## [Trecho da página]
━━━━━━━━━━━━━━━━━━━━

Uma outra pessoa, que preferiu não se identificar, vendeu no ano passado um antigo apartamento na Barra, construído há mais de 40 anos, por R$ 525 mil. No entanto, o comprador precisou pagar só de ITIV R$ 26.695, equivalente a 3% do valor venal de R$ 889,8 mil.

Para Karla Borges, professora de Direito Tributário, a prefeitura precisa se adaptar à decisão do STJ. "Se o município não se adequa a essa tese, vai haver vários processos judiciais. Tem que obedecer à tese do recurso repetitivo. Todo processo relacionado a essa mesma matéria tem que ser interpretado dessa forma. Desde fevereiro eu venho alertando", diz.

O advogado Georges Humbert revela que obteve uma vitória judicial recente, em decisão da 1ª Vara da Fazenda Pública, na qual foi citada, além do Código Tributário, a determinação do STJ. O caso tratava-se da venda de uma cota de 25% de um imóvel em Brotas, avaliada em R$ 1 milhão pelas partes. "O município quis aplicar para dizer quanto seria. O juiz da causa considerou que é ilícito o município considerar o valor venal, e não o valor pago efetivamente. Atendeu a todos os nossos pedidos, determinando que o município emitisse inclusive uma nova guia", afirma o defensor.

Sobre a metodologia usada pela prefeitura para calcular o ITIV, Karla critica: "A secretaria disse que tornaria públicos os valores venais atualizados, mas isso é uma disposição vaga. O município, sem lei, instrução, portaria, criou um sistema de recolhimento do ITIV, ignorando o valor da transação. Os valores venais não estão em nenhuma portaria, instrução normativa, nada.

"A manutenção desta conduta ilegal pela prefeitura é repreensível, pois desautoriza o STJ, pode atolar o Poder Judiciário com ações cuja solução já foi dada, e ainda prejudicar o cidadão menos favorecido ou desinformado, que pode ser ou ter sido lesado por conduta manifestamente ilegal do Município de Salvador, além de violadora do princípio da moralidade da administração pública”, completa Humbert.

Sefaz

A Secretaria da Fazenda de Salvador informou que, a despeito de recente decisão do STJ, cumpre a legislação municipal para fixar a base de cálculo do Imposto sobre Transmissão Inter Vivos (ITIV). A pasta disse ainda manter "contato permanente" com grupos empresariais e imobiliários para evitar disputas judiciais.

━━━━━━━━━━━━━━━━━━━━

## [Extrato de dados]

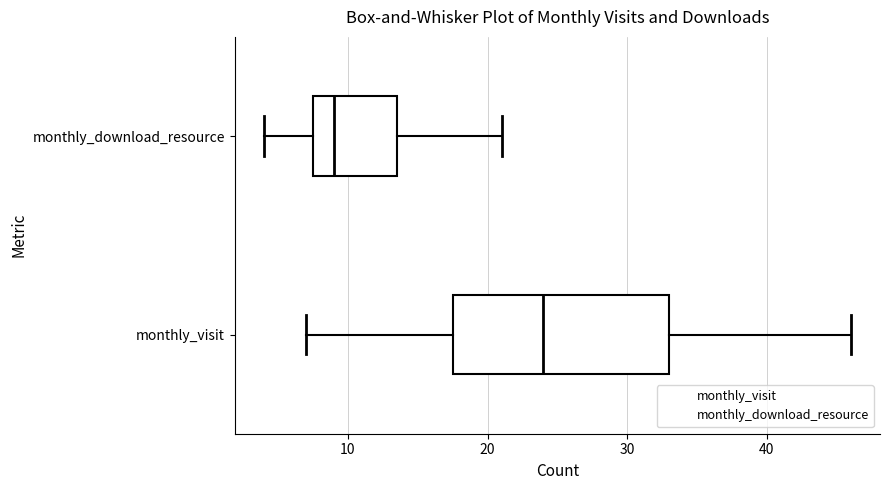

Which box is the widest, from its left edge to its right edge?

monthly_visit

━━━━━━━━━━━━━━━━━━━━

## [Suas tarefas]
[a] Indique se cada afirmação concorda com o texto sobre o ITIV em Salvador, respondendo sim ou não e citando literalmente as palavras do texto que decidem: (i) O apartamento na Barra foi vendido por R$ 525 mil. (ii) A cota vendida do imóvel em Brotas correspondia a 50% do bem. (iii) A Secretaria da Fazenda declarou seguir a decisão do STJ para fixar a base de cálculo do imposto.
[b] Prolongue o texto sobre o ITIV em Salvador a partir do ponto em que ele termina.
Os dados formam um material à parte, independente do texto sobre o ITIV em Salvador.

## [Respostas]
[a]
(i) Sim: "vendeu no ano passado um antigo apartamento na Barra, construído há mais de 40 anos, por R$ 525 mil".
(ii) Não: "uma cota de 25% de um imóvel em Brotas".
(iii) Não: "a despeito de recente decisão do STJ, cumpre a legislação municipal para fixar a base de cálculo do Imposto sobre Transmissão Inter Vivos (ITIV)".

[b]
"Apesar da decisão proferida pela Primeira Seção do Superior Tribunal de Justiça não vincular a administração pública, o objetivo da administração local é evitar a judicialização e prejuízos ao contribuinte. Assim, a pasta ressalta que já vem mantendo contato permanente com associações empresariais e imobiliárias que atuam na cidade, como Ademi e Forum Empresarial, para adequar procedimentos, simplificar a interação com o cidadão soteropolitano", informou a Sefaz, por meio de nota.

A partir dos diálogos nos últimos meses, acrescentou a secretaria, foram promovidas atualizações e modernizações de sistemas e metodologias para tornar "mais transparente e fácil" a vida do contribuinte.

A pasta destacou que quem não concordar com a base de cálculo do ITIV pode solicitar avaliação especial do imóvel, com apresentação dos dados da transação e fundamentos do pedido. "A Sefaz reforça que a guia de pagamento do ITIV já é emitida automaticamente quando o valor declarado pelo contribuinte está compatível com o valor de mercado", completou a secretaria.

Mercado imobiliário

Integrantes do mercado imobiliário demonstram otimismo com a possibilidade de mudança no cálculo do Imposto de Transmissão Inter Vivos (ITIV) em Salvador e outros municípios, medida que, segundo eles, seria benéfica para o segmento.

Conforme o Superior Tribunal de Justiça (STJ), o imposto deve ser calculado com base no valor de transação do imóvel, e não no valor venal determinado pelas prefeituras.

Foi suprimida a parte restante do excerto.